Colo-26, a murine colon carcinoma cell line, was maintained in RPMI 1640 supplemented with 10% fetal calf serum (FCS) and antibiotics at 37 °C, and 5% CO2. Colo-26 cells were harvested, counted, and seeded at a density of 1.5 × 105 cells per well in 0.5 mL of RPMI supplemented medium the night before the assay in a 24-well plate. The day of the assay, the medium was removed from a single well at a time, and 0.5 mL of HBSS was added to the cells. MitoTracker Green (0.25 μL of stock solution and 0.5 μM final concentration) was added to the well, and the plate was incubated for 10 min. Tellurorhodamine 27 (0.2 μM) was added, and the plate was incubated for an additional 5 min (total incubation = 15 min). The HBSS containing tellurorhodamine 27 and MitoTracker Green was removed, and 0.5 mL of fresh HBSS was added.

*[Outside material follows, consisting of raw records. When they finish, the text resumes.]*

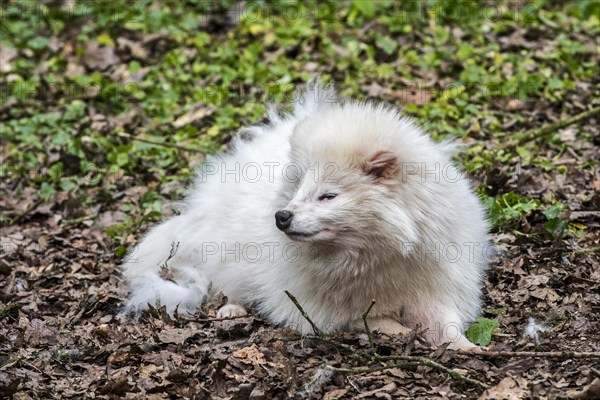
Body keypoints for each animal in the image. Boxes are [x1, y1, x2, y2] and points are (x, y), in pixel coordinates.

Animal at [122, 81, 492, 350]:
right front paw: (401, 332)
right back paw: (232, 309)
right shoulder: (325, 308)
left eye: (327, 196)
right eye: (298, 189)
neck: (374, 253)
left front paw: (467, 348)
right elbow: (375, 322)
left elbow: (444, 322)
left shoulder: (432, 287)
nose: (281, 216)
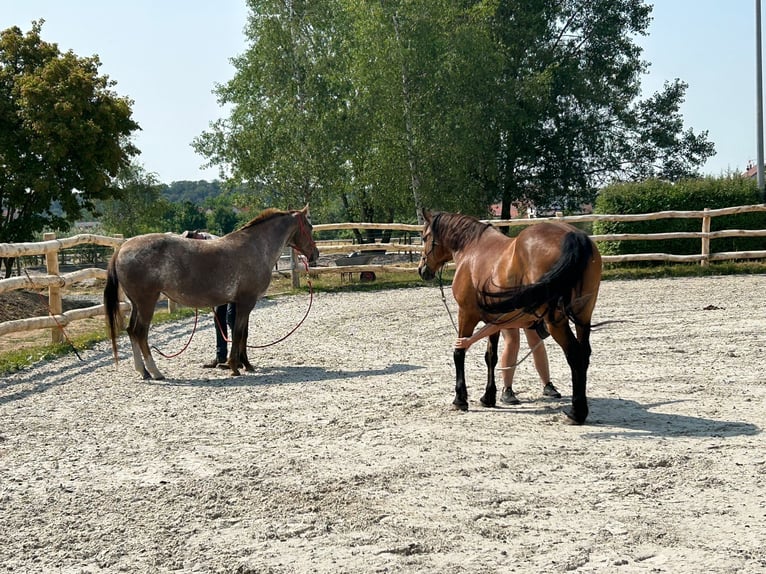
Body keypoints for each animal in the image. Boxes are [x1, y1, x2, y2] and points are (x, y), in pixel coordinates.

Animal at [103, 207, 320, 382]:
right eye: (309, 227)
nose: (315, 254)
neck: (256, 247)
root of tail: (122, 248)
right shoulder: (246, 302)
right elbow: (239, 333)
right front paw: (234, 367)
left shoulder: (242, 303)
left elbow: (243, 333)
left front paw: (246, 365)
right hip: (147, 302)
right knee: (140, 333)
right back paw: (156, 372)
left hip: (136, 304)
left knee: (131, 331)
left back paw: (143, 371)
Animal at [416, 212, 604, 428]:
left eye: (424, 237)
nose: (422, 270)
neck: (471, 248)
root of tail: (574, 236)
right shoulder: (494, 321)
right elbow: (491, 357)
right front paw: (488, 397)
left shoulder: (466, 314)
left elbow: (459, 352)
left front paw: (460, 399)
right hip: (583, 316)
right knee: (585, 353)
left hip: (556, 321)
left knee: (574, 354)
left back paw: (576, 412)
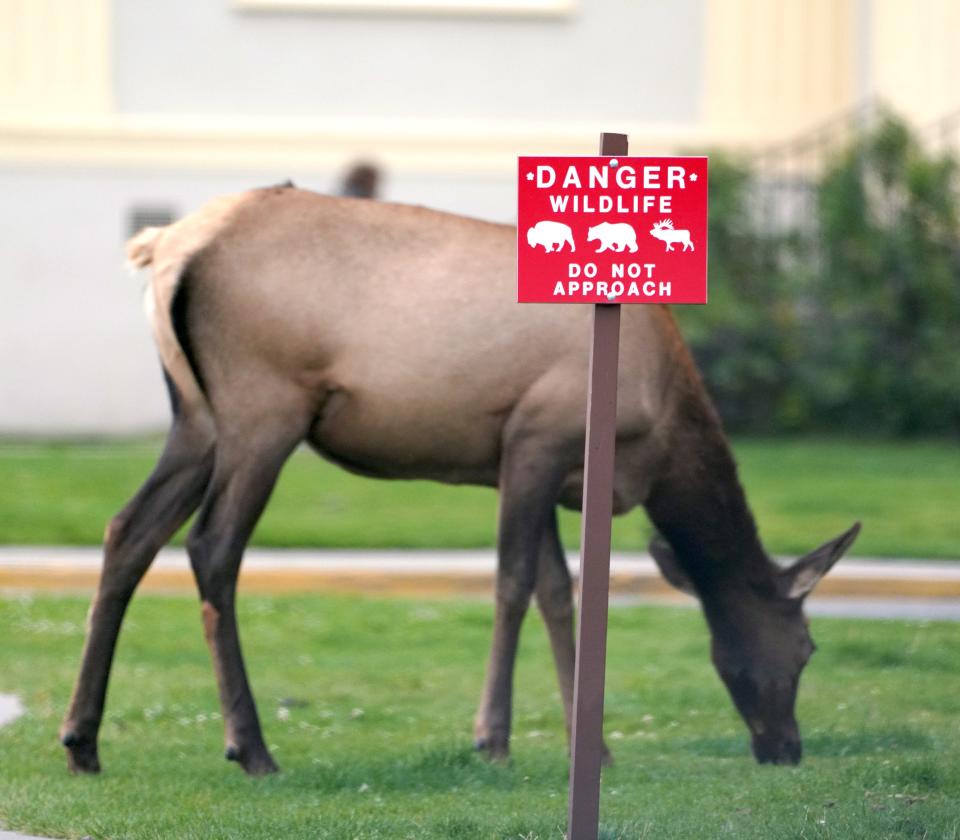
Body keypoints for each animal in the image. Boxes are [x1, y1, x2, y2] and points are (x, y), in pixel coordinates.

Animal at [60, 187, 860, 776]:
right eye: (806, 647)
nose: (786, 749)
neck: (661, 432)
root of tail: (163, 246)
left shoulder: (537, 463)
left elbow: (557, 592)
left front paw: (590, 747)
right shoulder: (536, 435)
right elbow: (512, 584)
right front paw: (492, 739)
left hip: (196, 418)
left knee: (127, 530)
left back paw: (82, 741)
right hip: (265, 405)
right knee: (212, 547)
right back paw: (251, 748)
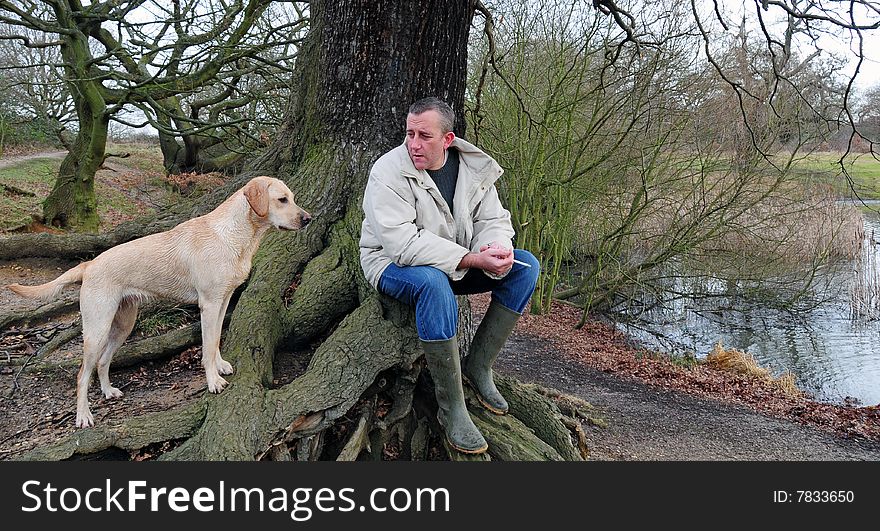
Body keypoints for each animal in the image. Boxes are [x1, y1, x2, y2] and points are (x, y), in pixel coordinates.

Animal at [5, 177, 310, 430]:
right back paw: (83, 416)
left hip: (123, 325)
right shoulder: (209, 305)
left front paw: (220, 366)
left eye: (293, 198)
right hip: (97, 329)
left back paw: (108, 391)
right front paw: (213, 381)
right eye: (282, 199)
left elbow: (215, 342)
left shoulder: (223, 302)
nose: (308, 219)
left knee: (103, 362)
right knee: (82, 374)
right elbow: (207, 346)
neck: (233, 235)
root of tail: (89, 264)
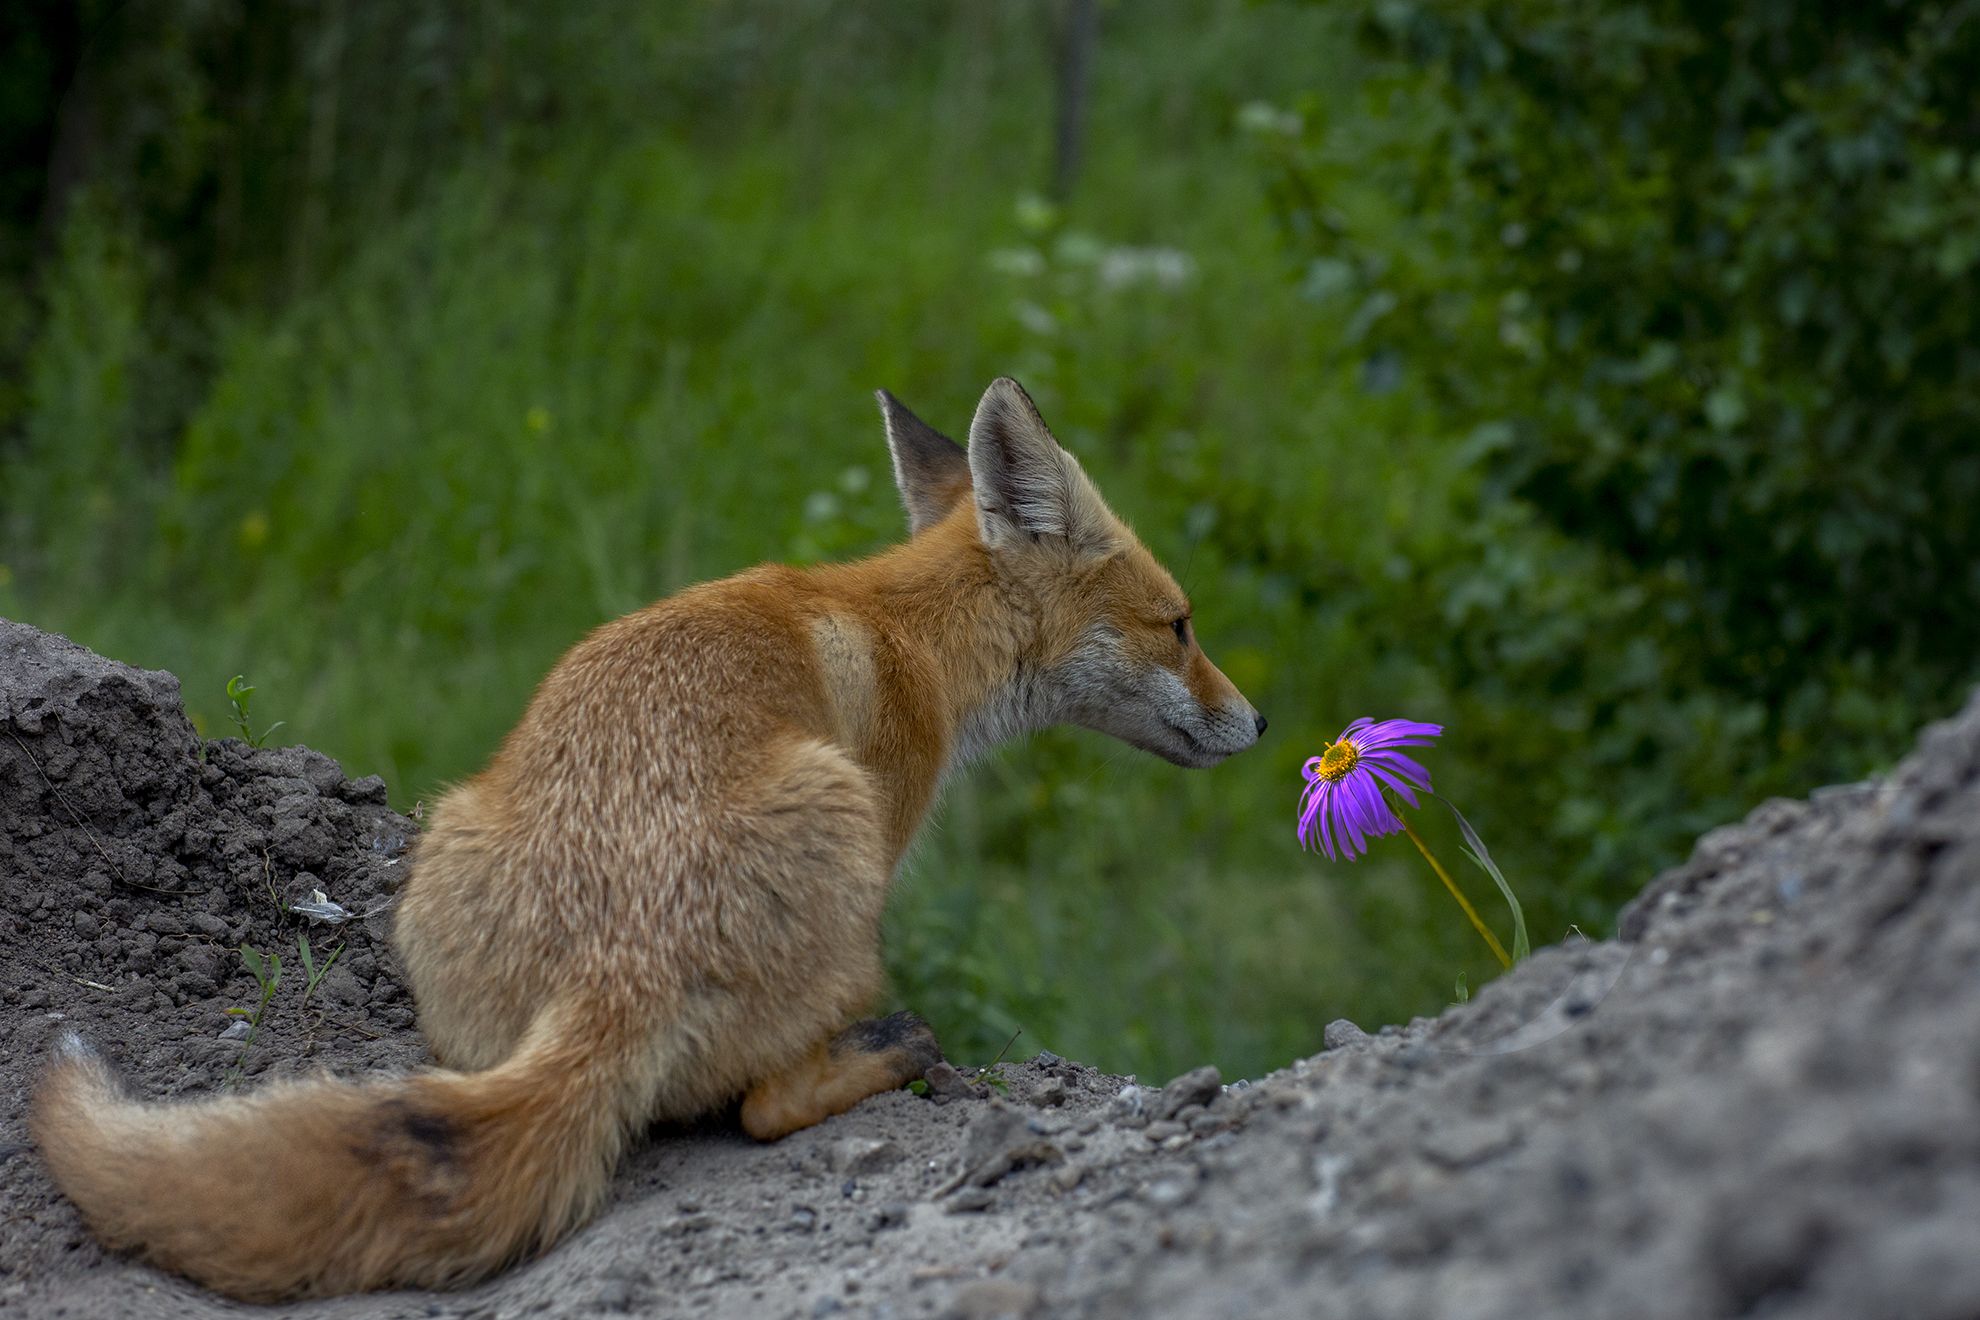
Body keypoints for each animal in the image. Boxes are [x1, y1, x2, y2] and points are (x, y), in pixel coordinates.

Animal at [30, 376, 1259, 1298]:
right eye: (1182, 626)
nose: (1258, 723)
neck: (904, 630)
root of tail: (617, 966)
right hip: (843, 842)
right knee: (761, 1105)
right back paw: (892, 1052)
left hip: (451, 841)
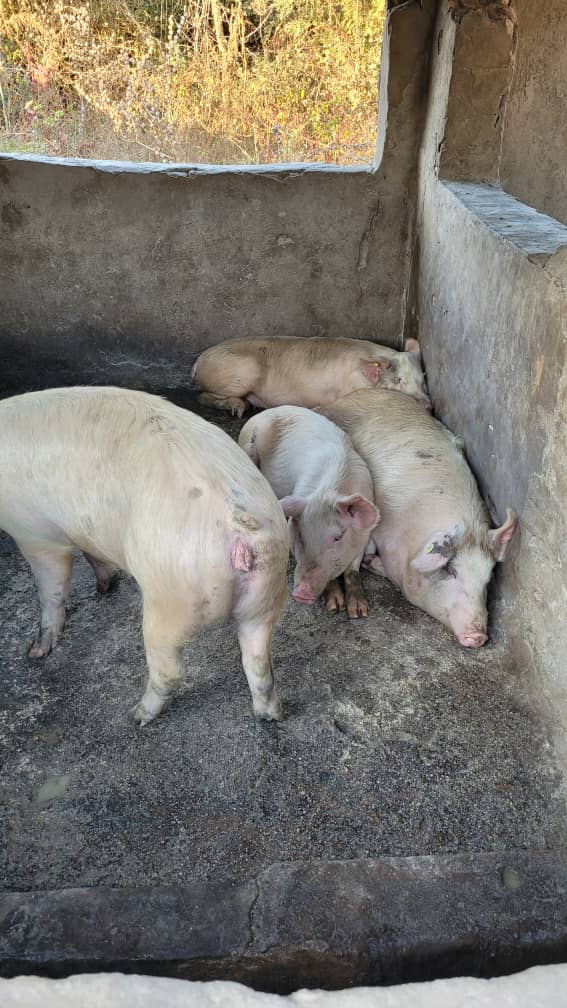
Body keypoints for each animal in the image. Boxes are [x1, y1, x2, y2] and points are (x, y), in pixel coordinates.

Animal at [0, 387, 289, 724]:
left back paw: (137, 716)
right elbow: (92, 555)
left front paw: (36, 651)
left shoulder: (33, 532)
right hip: (265, 596)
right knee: (258, 664)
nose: (32, 653)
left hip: (170, 599)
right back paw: (270, 715)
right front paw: (105, 586)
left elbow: (51, 589)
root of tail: (240, 525)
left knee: (171, 669)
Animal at [192, 335, 431, 417]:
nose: (428, 405)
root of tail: (198, 362)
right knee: (203, 396)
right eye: (399, 380)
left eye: (423, 379)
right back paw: (238, 409)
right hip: (243, 372)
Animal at [239, 406, 379, 617]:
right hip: (247, 444)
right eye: (300, 535)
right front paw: (334, 607)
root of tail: (266, 411)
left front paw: (358, 612)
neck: (328, 491)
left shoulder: (364, 535)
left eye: (338, 537)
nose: (301, 593)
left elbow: (352, 570)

A camera-equipped fluorescence microscope was used in the cell imaging experiments. Tellurorhodamine 27 and/or telluroxide 28 were excited with 620 ± 30 nm light, and MitoTracker Green was excited with 470 ± 20 nm light. ImageJ software was used to color the images and to give an overlay of images.